2.3 Business Benefits
For the business itself, a well-crafted banking resolution helps:
- Separate personal and business finances, which is essential for preserving limited liability.
- Prevent misunderstandings among owners about who may sign checks or borrow money.
- Simplify banking operations by giving the bank a single, authoritative reference when questions arise.
3. Core Elements of a Banking Resolution
There is no single universal template for a banking resolution, but most documents contain similar components so that banks can quickly confirm identity and authority.
| Key Element | Purpose |
|---|---|
| Business name and details | Identifies the legal entity (exact name, type of entity, formation jurisdiction). |
| Date of adoption | Shows when the governing body approved the resolution. |
| Governing body statement | Confirms that the board, members, or partners met and adopted the decision. |
| Authorized individuals | Lists those allowed to act for the company in banking matters, often with titles and contact details. |
| Scope of authority | Describes which banking activities are permitted for each person. |
| Limitations or conditions | Sets dollar limits, dual-signature rules, or other controls. |
| Certification and signatures | Includes the signature of a corporate officer or company representative certifying accuracy, often with a company seal if used. |
3.1 Typical Powers Granted
A business may give broad or narrow authority depending on size and risk tolerance. Common powers include:
- Opening and closing checking, savings, or merchant accounts
- Endorsing and depositing checks or other items payable to the company
- Signing checks or initiating electronic payments and wire transfers
- Accessing online banking portals and account statements
- Negotiating and signing loan or credit agreements on behalf of the company
Some resolutions also authorize specific individuals to sign related documents, such as bank service agreements, cardholder agreements, and electronic banking enrollment forms.
4. How Banking Resolutions Differ by Business Type
The basic concept is the same for all entities, but the details of who adopts and signs the resolution depend on the business structure.

EXTRACTED MATERIAL:
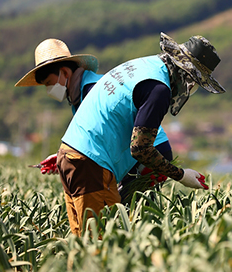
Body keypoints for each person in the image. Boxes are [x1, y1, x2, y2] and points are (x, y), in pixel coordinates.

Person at [54, 33, 225, 236]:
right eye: (193, 83)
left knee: (81, 240)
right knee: (101, 243)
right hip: (91, 165)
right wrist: (181, 175)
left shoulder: (145, 65)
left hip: (69, 155)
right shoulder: (159, 89)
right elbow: (140, 149)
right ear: (185, 74)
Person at [15, 39, 171, 199]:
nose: (49, 90)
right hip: (136, 152)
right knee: (127, 212)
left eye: (49, 83)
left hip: (148, 152)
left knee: (123, 212)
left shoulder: (93, 90)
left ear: (65, 73)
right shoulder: (80, 93)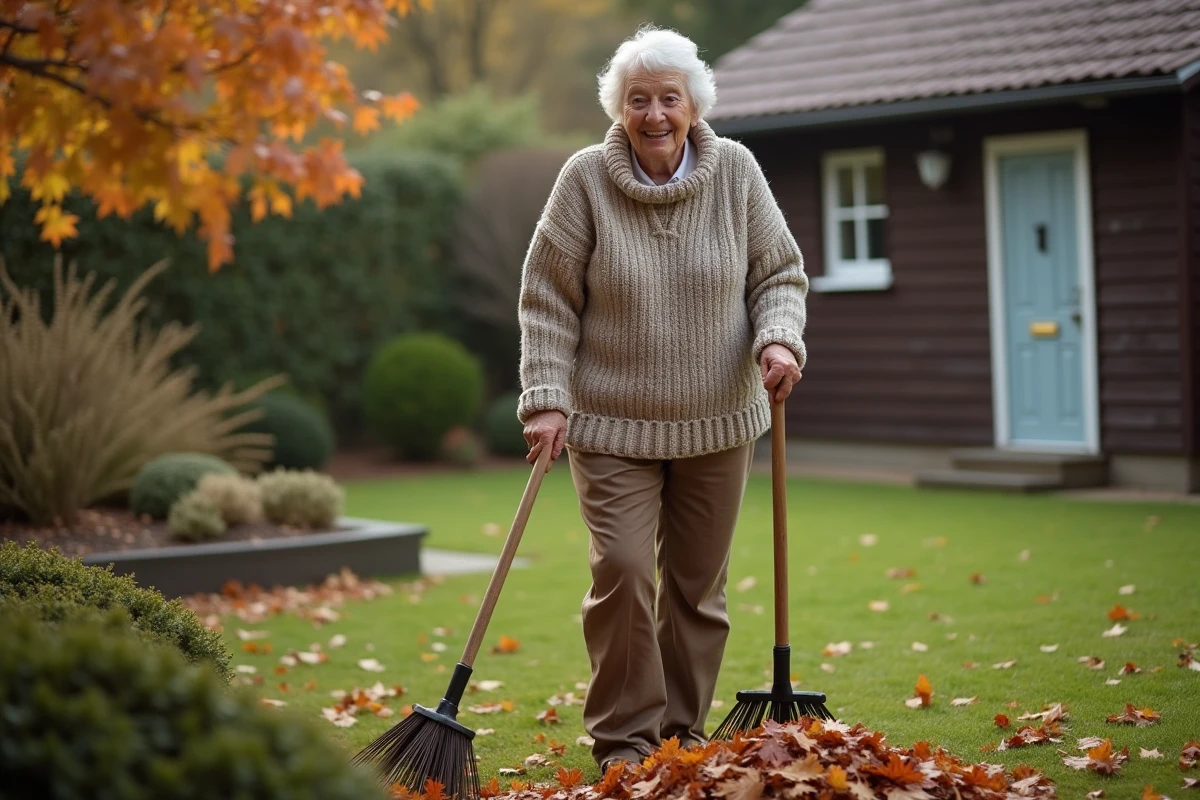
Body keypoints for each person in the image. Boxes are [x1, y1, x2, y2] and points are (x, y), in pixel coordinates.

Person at [516, 25, 808, 774]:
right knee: (619, 569)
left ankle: (680, 739)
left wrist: (778, 338)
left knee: (695, 591)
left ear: (693, 105)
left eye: (668, 99)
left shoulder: (737, 172)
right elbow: (548, 299)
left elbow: (777, 273)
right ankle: (625, 744)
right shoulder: (584, 180)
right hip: (611, 424)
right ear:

YOUR INSTRUCTIONS:
Answer these questions from the banking resolution passage:
1. Separating personal and business finances is essential for preserving what?
2. Which key element sets dollar limits, dual-signature rules, or other controls?
3. What two factors decide whether a business grants broad or narrow authority?

EXERCISE ANSWER:
1. Limited liability.
2. Limitations or conditions.
3. Size and risk tolerance.